* **Belge Bölümü**

* * * * * * * * *

Türkiye’nin baltacıları kim?

Ekonomi Bakanı Zafer Çağlayan,  “Bize oy versin vermesin, Türkiye’nin 76 milyonunun hükümetiyiz ve 76 milyona hizmet etmeyi kendimize ilke edinmişiz” dedi. Sormak lazım; evde zor tuttuğunuzu söylediğiniz yüzde 50’nin, diğer yüzde 50’yi oluşturan tencere tava çalanlardan şikayetçi olmasını istemek midir 76 milyonun hükümeti olmak? Demek ki böyle içi boşaltılmış sözler söylememek gerekiyor.
Kaldı ki tencere tava çalmak şöyle dursun artık belâ okumak bile tehlikeli... Baksanıza, Beşiktaş’ta Tayyip Erdoğan konvoyla geçerken, trafik ışıklarında bekleyen 40 yaşlarında bir vatandaş, belâ okuduğu  iddiasıyla gözaltına alındı. Bu kişinin gözaltına alınmasını protesto eden biri kadın, iki kişi de gözaltına alındı.
Ben böyle durumlarda Cüneyt Arkın’ın çok kullandığı bir ifadeyi tavsiye ederim:
-Hay Allah müstahakınızı versin!

* * * * * * * * *

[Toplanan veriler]
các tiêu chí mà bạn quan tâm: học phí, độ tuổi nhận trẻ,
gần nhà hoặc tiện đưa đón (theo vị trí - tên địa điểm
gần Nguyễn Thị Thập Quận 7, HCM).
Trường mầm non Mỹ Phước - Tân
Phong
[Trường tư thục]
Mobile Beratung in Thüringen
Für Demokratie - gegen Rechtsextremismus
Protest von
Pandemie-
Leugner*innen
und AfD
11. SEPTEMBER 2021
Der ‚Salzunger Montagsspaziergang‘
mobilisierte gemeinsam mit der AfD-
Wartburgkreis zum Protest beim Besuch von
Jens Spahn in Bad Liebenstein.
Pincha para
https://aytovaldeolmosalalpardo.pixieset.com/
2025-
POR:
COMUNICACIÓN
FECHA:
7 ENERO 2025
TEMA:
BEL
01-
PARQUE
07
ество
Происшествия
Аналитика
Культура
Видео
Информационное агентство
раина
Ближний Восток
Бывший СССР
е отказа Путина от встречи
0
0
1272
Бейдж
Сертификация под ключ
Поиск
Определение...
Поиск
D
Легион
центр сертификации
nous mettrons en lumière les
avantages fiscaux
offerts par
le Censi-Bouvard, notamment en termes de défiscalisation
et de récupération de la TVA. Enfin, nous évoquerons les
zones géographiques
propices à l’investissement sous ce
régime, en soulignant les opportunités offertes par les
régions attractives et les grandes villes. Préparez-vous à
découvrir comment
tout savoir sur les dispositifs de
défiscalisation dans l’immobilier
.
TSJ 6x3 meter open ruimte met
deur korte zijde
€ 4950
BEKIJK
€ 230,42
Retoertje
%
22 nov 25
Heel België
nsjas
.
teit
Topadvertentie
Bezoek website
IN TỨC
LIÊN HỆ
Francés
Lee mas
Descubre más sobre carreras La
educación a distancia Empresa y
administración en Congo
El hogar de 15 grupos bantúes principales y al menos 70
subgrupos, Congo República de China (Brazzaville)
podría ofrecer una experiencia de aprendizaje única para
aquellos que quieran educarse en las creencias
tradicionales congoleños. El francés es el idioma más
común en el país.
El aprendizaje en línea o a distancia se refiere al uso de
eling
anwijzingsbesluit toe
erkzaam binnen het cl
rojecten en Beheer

* * * * * * * * *

* **Yapılacak İşlem 1**
Aşağıdaki ifadelerin yukarıdaki yazıyla uyuşup uyuşmadığını belirtiniz; her biri için evet ya da hayır deyip yazıdaki belirleyici sözleri olduğu gibi alıntılayınız.
(a) Zafer Çağlayan Ekonomi Bakanıdır.
(b) Beşiktaş'ta gözaltına alınan vatandaş 40 yaşlarındadır.
(c) Gözaltını protesto ettiği için gözaltına alınan iki kişinin ikisi de kadındır.
* **Yapılacak İşlem 2**
Yukarıdaki yazıya göre aşağıdaki soruları yanıtlayınız.
(a) Çağlayan, hükümetin kaç milyonun hükümeti olduğunu söylüyor?
(b) Beşiktaş'taki vatandaş hangi iddiayla gözaltına alındı?
(c) Yazarın tavsiye ettiği ifadeyi sıkça kullanan kişi kimdir?
* **Yapılacak İşlem 3**
Yukarıdaki yazının "Kaldı ki tencere" ile "de gözaltına alındı." arasındaki kısmını, bu ifadeler de dâhil olmak üzere aynen tekrarlayınız.

* **Yazılı Yanıt 1**
(a) Evet: "Ekonomi Bakanı Zafer Çağlayan"
(b) Evet: "trafik ışıklarında bekleyen 40 yaşlarında bir vatandaş"
(c) Hayır: "biri kadın, iki kişi de gözaltına alındı"

* **Yazılı Yanıt 2**
(a) 76 milyonun.
(b) Belâ okuduğu iddiasıyla.
(c) Cüneyt Arkın.

* **Yazılı Yanıt 3**
Kaldı ki tencere tava çalmak şöyle dursun artık belâ okumak bile tehlikeli... Baksanıza, Beşiktaş’ta Tayyip Erdoğan konvoyla geçerken, trafik ışıklarında bekleyen 40 yaşlarında bir vatandaş, belâ okuduğu  iddiasıyla gözaltına alındı. Bu kişinin gözaltına alınmasını protesto eden biri kadın, iki kişi de gözaltına alındı.